Thompson was aligned with this thought process, adding his own two cents on the matter of feedback. “As leaders, we’re often given credit for things accomplished by our teams,” he said. “When someone congratulates you on the achievement, you need to stop them and let them know the employee who actually did the work and encourage them to give their accolades to them. When your employees see they get the acknowledgment, they’ll be prouder of their work and will aim higher to achieve those results.”

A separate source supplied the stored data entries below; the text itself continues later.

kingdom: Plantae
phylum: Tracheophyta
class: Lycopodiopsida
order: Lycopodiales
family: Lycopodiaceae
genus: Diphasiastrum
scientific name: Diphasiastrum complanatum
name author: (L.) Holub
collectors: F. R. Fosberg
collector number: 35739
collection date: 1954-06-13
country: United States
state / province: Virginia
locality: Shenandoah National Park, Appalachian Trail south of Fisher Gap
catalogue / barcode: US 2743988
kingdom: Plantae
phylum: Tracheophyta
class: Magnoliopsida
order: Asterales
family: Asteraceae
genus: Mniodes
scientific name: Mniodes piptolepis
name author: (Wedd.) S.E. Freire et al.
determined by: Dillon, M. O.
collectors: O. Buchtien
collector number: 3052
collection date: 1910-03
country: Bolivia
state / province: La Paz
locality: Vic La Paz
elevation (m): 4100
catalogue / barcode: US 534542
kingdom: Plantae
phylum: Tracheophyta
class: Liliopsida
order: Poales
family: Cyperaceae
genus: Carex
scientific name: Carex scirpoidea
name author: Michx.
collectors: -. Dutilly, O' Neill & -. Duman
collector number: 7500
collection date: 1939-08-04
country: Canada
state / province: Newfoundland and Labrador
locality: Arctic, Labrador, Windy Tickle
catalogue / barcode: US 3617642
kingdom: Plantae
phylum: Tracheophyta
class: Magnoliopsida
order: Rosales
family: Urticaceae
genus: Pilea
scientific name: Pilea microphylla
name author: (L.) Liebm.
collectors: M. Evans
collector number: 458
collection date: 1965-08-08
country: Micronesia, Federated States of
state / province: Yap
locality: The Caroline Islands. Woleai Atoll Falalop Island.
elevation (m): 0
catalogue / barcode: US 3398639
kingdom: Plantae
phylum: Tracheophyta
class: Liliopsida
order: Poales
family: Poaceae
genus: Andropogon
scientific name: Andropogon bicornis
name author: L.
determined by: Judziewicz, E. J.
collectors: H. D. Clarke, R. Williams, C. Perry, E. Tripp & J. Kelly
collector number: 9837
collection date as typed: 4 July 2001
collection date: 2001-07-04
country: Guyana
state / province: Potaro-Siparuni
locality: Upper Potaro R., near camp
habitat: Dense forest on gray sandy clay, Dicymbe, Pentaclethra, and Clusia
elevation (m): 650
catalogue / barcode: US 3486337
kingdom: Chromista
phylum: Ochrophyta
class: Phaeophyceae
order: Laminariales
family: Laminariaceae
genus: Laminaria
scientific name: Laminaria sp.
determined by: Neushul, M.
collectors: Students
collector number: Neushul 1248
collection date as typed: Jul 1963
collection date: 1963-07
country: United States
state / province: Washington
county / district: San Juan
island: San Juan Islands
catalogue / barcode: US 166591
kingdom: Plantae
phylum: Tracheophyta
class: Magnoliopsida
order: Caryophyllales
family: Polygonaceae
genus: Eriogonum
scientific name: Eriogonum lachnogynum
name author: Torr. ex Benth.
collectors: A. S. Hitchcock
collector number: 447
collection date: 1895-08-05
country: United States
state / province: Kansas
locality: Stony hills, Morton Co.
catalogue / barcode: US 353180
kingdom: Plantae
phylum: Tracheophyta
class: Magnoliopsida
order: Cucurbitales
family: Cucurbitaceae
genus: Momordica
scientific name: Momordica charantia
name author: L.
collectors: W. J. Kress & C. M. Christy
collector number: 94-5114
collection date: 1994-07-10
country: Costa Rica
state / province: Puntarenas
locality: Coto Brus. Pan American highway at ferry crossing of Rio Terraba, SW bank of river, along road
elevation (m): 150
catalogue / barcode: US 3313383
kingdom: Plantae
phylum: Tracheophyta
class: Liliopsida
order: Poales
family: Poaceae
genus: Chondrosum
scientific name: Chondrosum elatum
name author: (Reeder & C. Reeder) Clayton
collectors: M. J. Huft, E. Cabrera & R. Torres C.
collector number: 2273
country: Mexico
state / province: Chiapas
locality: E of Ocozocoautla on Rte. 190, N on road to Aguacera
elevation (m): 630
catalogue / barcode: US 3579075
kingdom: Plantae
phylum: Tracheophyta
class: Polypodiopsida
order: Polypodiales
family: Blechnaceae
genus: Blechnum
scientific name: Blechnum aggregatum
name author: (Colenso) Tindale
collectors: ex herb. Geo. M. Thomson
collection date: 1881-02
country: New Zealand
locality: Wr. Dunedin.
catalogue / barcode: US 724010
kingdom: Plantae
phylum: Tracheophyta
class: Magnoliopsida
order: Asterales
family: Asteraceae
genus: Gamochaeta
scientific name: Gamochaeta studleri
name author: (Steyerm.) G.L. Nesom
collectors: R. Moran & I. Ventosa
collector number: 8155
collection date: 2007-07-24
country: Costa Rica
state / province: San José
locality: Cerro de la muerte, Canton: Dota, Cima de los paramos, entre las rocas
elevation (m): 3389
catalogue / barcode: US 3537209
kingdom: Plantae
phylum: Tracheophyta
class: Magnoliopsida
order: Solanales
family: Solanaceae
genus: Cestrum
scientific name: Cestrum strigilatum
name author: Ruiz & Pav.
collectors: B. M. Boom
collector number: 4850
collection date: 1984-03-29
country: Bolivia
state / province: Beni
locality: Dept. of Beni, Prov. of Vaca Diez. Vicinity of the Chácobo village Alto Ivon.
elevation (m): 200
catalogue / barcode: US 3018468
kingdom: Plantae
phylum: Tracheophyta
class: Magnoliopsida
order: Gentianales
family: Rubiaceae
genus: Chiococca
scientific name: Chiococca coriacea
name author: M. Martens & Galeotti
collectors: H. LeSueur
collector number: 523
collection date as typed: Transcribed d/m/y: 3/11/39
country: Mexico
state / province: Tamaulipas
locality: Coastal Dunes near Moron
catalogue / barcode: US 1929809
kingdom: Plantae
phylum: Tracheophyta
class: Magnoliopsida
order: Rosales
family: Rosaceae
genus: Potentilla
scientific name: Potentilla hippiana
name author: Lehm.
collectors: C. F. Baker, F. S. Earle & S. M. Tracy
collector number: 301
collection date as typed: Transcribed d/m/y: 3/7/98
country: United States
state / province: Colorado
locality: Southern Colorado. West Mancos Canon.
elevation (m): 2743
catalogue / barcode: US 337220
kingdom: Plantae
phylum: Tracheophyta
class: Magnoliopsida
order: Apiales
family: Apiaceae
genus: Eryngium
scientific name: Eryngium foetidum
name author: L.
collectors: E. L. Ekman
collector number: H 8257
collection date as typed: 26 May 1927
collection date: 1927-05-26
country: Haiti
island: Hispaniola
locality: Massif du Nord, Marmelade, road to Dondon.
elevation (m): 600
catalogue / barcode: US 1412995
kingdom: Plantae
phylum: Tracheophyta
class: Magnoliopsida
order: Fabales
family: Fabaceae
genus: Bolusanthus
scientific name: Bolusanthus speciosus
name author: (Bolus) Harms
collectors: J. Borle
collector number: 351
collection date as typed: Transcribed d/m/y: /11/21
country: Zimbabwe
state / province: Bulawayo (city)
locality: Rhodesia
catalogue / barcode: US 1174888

Lean on tech to minimize burnout

The pandemic forced many companies to invest in new tools and solutions to maintain workflow, minimize burnout, and keep employees connected. Charlie Lougheed, CEO and founder of Axuall, believes these investments should maintain their use and outlive the pandemic. “Heading into the new year, executive leadership teams should be focusing on how to lean on tools and technology that are available to allow employees to work smarter, not harder,” said Lougheed. “The executives who choose to prioritize preventing burnout now will reap the benefits in 2022 and beyond. Automating as much of the tedious, administrative part of the job allows for employees to focus on what matters in their respective roles, giving your workforce the opportunity to practice at the top of their skill sets.”


Talent retention in 2022 will be accomplished largely by accommodating employees. ​​In the words of Thompson, “once these strategies are put in place, your employees will be more engaged with company initiatives and changes, because their design is based on tangible feedback and they will reap the rewards.”